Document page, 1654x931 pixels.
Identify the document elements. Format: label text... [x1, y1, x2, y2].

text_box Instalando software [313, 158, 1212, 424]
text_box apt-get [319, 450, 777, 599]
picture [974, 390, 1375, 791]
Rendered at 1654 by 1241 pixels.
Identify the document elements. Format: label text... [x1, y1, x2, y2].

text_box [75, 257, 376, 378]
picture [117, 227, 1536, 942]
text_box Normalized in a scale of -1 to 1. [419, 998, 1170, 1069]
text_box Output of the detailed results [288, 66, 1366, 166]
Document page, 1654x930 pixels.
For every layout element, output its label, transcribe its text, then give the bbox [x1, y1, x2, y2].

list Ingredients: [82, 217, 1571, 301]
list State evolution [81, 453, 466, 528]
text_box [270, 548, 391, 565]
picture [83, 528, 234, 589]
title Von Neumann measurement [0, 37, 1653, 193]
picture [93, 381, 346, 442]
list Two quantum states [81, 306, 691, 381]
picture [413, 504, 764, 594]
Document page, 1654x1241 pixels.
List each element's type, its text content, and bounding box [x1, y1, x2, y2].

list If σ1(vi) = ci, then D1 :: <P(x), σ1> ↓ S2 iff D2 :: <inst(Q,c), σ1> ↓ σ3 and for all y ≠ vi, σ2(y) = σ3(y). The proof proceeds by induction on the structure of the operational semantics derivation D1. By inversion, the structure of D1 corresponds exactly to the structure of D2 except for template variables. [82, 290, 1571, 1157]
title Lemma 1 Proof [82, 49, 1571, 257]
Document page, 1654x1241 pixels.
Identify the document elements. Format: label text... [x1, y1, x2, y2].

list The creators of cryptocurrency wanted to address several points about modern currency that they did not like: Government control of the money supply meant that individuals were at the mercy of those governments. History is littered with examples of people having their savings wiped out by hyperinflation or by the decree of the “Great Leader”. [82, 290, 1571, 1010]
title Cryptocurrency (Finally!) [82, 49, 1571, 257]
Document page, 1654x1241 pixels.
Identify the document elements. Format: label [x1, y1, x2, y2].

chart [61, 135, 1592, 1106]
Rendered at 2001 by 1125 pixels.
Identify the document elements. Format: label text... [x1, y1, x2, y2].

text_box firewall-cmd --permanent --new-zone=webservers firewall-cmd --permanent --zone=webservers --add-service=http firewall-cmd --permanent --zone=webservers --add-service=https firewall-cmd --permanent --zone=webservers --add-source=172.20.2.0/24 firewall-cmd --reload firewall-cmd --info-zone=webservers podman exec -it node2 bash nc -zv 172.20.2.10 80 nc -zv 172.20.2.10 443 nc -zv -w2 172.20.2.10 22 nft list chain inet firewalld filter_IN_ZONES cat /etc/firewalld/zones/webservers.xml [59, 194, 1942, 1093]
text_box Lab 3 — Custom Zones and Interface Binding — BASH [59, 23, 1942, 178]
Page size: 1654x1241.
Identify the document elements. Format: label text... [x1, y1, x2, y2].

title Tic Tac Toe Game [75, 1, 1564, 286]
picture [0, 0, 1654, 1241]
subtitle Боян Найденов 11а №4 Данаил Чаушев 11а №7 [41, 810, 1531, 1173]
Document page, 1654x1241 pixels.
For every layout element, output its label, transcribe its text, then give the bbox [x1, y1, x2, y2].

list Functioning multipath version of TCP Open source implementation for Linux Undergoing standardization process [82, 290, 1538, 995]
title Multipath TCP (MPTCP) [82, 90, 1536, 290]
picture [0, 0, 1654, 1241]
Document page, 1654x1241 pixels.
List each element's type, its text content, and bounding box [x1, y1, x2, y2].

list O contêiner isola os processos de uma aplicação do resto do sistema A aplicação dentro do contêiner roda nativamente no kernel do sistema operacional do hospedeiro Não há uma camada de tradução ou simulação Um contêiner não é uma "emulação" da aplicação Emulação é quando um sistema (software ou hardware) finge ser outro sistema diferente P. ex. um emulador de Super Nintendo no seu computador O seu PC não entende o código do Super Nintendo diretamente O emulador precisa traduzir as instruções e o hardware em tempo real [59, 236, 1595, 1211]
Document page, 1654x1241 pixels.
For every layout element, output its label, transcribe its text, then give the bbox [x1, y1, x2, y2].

• **EXERCISE PROMPT**: Arrange the listing from its start through the line containing "picture [974, 390, 1375, 791]" as a two-column CSV with headers instruction and output. Give one row for each instruction and its answer, with each field quoted and line breaks replaced by spaces.

• **EXERCISE RESULT**:
instruction,output
"Document page, 1654x931 pixels. Identify the document elements. Format: label text... [x1, y1, x2, y2].","text_box Instalando software [313, 158, 1212, 424] text_box apt-get [319, 450, 777, 599] picture [974, 390, 1375, 791]"